すり抜けを安全に行う判断基準とマナー
すり抜けは渋滞中の機動力を活かせる手段ですが、一歩間違えば重大事故につながります。まず、「車線幅」「周囲車両の動き」「自車の幅とハンドル形状」をもとに、定量的な判断を行いましょう。
二輪が通れる余裕は片側20cm以上が目安です。ただし、路面の白線上に砂がたまっていたり、排水溝のスリットが見えたりする場合は即座に見送り、車間が再び広がるポイントを待つのが賢明です。前走車のバックミラーに自車のライトが映る位置を保つと、ドライバーの視界に入りやすくなり、幅寄せのリスクも下がります。ウインカーは小刻みに点滅させるより、早めの操作で意図を示すとスマートです。クラクションの代わりに短くパッシングを使えば、音よりも穏やかに存在を伝えられます。
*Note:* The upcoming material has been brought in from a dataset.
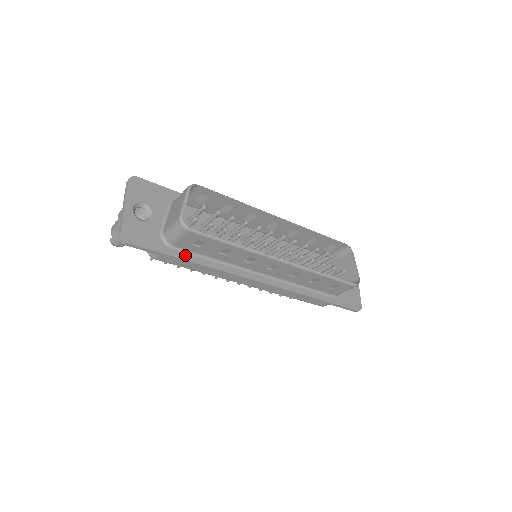
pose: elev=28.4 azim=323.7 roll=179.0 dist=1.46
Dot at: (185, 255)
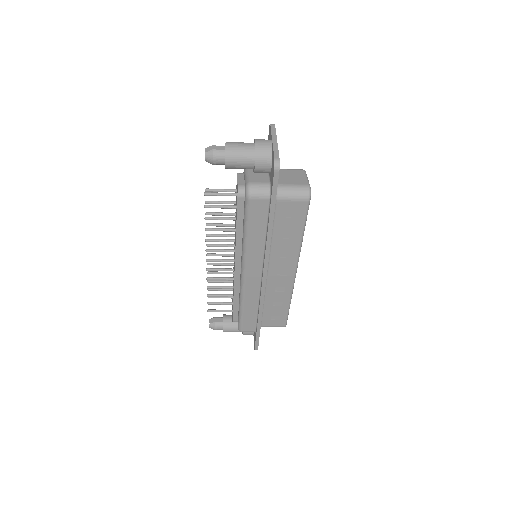
Dot at: (273, 215)
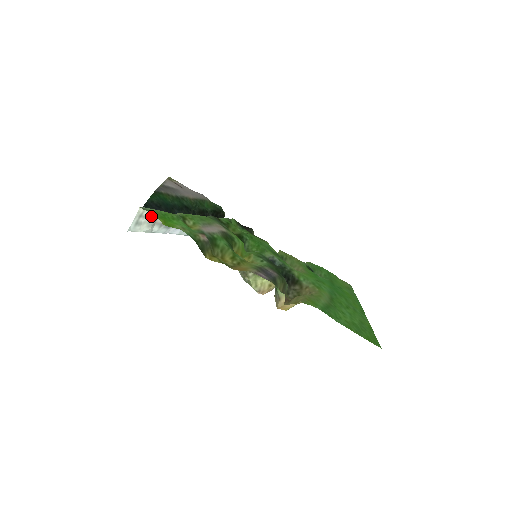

大型車の左側すり抜けは死角が多く、巻き込みの危険が高いため、右側からの通過を徹底しましょう。停止線の手前で前方へ出る際は、横断する歩行者や自転車に細心の注意を払う必要があります。信号が青に変わる直前でも、左右の安全確認を怠らず、慎重に発進することが重要です。
低速でもフラつかない車体コントロール術
渋滞路では、10km/h以下の極低速でもバランスを保てる操作が求められます。クラッチ操作は、半クラのストロークをやや長めに意識し、つなぐ瞬間に腰を少し前へ移動させると慣性が加わり安定感が増します。右手はスロットルをやや開けた状態で固定し、速度調整はリアブレーキを主体に切り替えると、前のめりにならず直進性が高まります。
ハンドルは大きく切らず、股関節と上半身のひねりを使って車体をイン側へ傾けましょう。視線は曲がりたい方向の遠方に置くことで、自然とスムーズな蛇行ラインが描けます。
ステップ荷重は外足の親指付け根に重点を置き、ヒザで軽くタンクを挟むと上体が固定されすぎず、車のドアが突然開いてもリーンアウトで回避しやすくなります。ラジエーターの熱でクラッチワイヤーが乾き、半クラの位置が変わることもあります。違和感があればすぐに路肩に寄せ、アジャスターで遊びを調整すると快適な操作感が維持できます。
心身のストレスを減らす渋滞ライドの工夫
渋滞が長引くと熱や排気ガスで集中力が削られ、些細なことに苛立ちやすくなります。体温上昇を抑えるには、メッシュジャケットのインナーに冷感素材を重ね、首筋には保冷剤を入れたバンダナを巻くと効果的です。
ミラー越しの車列が生む閉塞感は、意識的に視線を高架やビルの縁など遠方に向けることで緩和できます。目の焦点距離を変えるだけでも疲労が分散され、リフレッシュにつながります。
足元の不快感は、シフト側をやや外開きにして走風を取り込むと和らぎます。停車中はヒールを少し浮かせ、靴底にたまった熱を逃がす工夫も有効です。焦りを防ぐには「あと何分の遅れか」と具体的に把握し、無理なすり抜けを控える判断材料にしましょう。
ヘルメット内で穏やかなテンポの音楽を流すのもストレス軽減に役立ちますが、クラクションやサイレンを聞き逃さない音量にとどめることが大前提です。渋滞を抜けた直後は視界が一気に開け、加速したくなりますが、一呼吸置いてミラーで後続を確認し、気持ちをリセットしてからスロットルを開ける習慣を持ちましょう。
渋滞は避けがたい現実ですが、適切なテクニックと心構えを整えれば、バイクの弱点を抑えつつ快適な走行を続けられます。